I'm using python to calculate the Lagrange points of the Sun-Earth system. I started assuming that - for $L_1$ at least - the sum of the gravitational acceleration towards the Sun and the centripetal acceleration towards the Sun should balance with the gravitational acceleration from the Earth:
$$
\frac{GM_\odot}{r^2} + \omega^2 r - \frac{GM_\oplus}{(R-r)^2} = 0
$$
where $R$ is the Sun-Earth distance (149.6 million km), and $r$ is the distance from the Earth to $L_1$.
Rearranging, I got a quintic equation in $r$, calculated the coefficients and asked numpy.poly1d to find the roots. I got five complex roots, which, when plotted, look like this:
Bingo! I was overjoyed when I saw how easy it was to calculate and plot these points!

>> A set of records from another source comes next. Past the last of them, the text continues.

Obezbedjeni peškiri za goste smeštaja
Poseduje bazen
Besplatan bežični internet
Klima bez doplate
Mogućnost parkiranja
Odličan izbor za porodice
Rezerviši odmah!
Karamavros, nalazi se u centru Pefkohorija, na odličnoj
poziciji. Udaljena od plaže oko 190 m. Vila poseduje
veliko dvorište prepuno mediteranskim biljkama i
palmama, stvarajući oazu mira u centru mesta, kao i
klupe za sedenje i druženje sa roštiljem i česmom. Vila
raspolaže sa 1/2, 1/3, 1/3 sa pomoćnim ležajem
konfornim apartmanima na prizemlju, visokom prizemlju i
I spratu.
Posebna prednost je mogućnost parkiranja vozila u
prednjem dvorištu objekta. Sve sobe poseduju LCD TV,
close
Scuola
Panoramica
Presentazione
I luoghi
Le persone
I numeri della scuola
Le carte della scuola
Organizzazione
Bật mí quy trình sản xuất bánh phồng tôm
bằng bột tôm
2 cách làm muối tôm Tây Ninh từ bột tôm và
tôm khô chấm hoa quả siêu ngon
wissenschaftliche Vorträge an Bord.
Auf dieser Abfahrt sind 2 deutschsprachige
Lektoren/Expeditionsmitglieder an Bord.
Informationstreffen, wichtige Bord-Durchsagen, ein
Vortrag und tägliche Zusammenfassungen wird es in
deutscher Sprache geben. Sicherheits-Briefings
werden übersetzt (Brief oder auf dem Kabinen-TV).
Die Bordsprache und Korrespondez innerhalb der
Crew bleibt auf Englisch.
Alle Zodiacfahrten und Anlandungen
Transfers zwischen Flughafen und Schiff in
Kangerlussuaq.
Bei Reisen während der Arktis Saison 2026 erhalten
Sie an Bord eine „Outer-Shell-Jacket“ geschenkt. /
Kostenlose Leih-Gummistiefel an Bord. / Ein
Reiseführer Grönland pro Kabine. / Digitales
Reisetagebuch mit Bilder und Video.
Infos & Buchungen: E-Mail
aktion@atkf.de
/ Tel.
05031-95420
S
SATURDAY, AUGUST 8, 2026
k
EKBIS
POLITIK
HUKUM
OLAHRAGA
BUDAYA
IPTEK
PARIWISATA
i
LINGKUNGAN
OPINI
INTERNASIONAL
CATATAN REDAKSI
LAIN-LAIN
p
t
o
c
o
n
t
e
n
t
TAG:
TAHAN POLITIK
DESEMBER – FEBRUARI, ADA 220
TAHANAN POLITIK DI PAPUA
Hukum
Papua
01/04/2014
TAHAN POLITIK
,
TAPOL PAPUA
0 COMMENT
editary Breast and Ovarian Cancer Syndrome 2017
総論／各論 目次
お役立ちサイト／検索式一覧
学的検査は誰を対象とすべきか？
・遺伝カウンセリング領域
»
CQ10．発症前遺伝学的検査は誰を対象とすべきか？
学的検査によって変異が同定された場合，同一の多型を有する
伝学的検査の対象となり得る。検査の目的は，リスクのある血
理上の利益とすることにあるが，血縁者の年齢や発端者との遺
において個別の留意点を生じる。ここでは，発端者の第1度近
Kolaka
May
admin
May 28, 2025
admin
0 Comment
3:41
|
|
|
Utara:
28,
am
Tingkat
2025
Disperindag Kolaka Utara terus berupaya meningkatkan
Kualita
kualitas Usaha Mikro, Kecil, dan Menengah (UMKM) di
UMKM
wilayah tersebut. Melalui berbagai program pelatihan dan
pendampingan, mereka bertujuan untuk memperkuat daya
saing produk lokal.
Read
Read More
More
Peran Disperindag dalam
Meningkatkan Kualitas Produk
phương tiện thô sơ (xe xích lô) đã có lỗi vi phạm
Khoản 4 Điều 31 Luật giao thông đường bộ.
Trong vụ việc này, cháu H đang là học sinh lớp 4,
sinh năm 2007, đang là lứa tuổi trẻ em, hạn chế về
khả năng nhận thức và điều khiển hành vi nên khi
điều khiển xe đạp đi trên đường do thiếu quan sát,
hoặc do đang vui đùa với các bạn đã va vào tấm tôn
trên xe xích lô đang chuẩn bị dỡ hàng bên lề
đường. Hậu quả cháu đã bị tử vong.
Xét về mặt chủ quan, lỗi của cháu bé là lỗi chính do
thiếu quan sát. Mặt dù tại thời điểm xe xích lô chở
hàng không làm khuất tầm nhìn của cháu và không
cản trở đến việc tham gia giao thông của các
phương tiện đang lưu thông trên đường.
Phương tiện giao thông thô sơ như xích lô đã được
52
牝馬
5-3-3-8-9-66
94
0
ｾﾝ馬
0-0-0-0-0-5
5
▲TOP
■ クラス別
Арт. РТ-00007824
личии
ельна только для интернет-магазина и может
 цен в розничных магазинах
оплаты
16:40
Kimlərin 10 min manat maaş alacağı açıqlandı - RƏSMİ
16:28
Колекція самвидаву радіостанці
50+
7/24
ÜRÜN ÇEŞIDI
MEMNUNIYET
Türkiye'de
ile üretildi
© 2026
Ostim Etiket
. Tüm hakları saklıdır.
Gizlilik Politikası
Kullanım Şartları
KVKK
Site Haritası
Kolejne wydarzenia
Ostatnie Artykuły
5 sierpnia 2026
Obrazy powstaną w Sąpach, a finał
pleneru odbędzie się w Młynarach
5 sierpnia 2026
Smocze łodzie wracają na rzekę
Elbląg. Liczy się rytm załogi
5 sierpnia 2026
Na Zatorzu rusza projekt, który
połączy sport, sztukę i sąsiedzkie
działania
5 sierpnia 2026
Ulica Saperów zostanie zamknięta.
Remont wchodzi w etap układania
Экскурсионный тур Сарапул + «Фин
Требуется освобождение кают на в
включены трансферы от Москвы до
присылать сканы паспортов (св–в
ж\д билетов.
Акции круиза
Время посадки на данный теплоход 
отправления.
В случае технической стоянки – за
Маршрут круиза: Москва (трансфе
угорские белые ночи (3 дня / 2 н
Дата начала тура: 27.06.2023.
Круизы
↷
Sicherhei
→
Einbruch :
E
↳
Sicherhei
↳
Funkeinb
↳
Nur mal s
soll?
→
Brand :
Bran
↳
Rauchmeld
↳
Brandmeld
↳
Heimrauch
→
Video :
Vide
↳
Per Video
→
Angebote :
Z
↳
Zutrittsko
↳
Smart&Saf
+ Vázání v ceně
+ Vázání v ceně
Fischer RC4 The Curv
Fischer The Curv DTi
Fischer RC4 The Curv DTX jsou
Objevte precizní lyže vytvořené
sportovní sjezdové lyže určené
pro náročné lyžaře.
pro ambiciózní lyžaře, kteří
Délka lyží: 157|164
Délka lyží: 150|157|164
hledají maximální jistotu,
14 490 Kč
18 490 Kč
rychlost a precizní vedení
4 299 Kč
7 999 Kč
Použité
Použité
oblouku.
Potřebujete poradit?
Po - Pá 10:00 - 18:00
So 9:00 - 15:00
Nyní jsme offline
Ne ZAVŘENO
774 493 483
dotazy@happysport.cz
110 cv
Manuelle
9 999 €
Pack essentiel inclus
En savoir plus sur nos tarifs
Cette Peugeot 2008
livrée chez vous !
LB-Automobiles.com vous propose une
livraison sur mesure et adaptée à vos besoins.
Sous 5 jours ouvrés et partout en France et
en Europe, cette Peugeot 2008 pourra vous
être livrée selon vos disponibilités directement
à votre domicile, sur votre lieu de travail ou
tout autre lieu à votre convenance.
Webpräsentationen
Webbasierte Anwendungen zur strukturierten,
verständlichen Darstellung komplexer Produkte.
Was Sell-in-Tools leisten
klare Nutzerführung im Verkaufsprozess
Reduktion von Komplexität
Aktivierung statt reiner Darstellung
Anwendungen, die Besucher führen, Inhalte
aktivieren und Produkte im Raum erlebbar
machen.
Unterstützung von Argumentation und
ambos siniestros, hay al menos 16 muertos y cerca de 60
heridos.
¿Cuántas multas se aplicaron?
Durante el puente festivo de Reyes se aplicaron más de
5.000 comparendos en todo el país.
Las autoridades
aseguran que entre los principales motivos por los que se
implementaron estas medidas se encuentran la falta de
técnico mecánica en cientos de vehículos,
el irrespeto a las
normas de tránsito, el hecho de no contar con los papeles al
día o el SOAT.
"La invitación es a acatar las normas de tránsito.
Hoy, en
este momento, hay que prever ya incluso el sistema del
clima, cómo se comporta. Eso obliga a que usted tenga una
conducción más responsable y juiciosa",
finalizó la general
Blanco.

...however, when I look at the two points closest to Earth, $L_1$ and $L_2$, they are way too close to Earth: $$ L_1 = 183\,324 \ \mathrm{km} \\ L_2 = 183\,212 \ \mathrm{km} $$ -only one third of the way to the Moon! In reality, these points are more like 1.5 million kilometers from Earth, so these two points are more than a factor of eight off.
What am I missing here? Is my approach too simple, after all?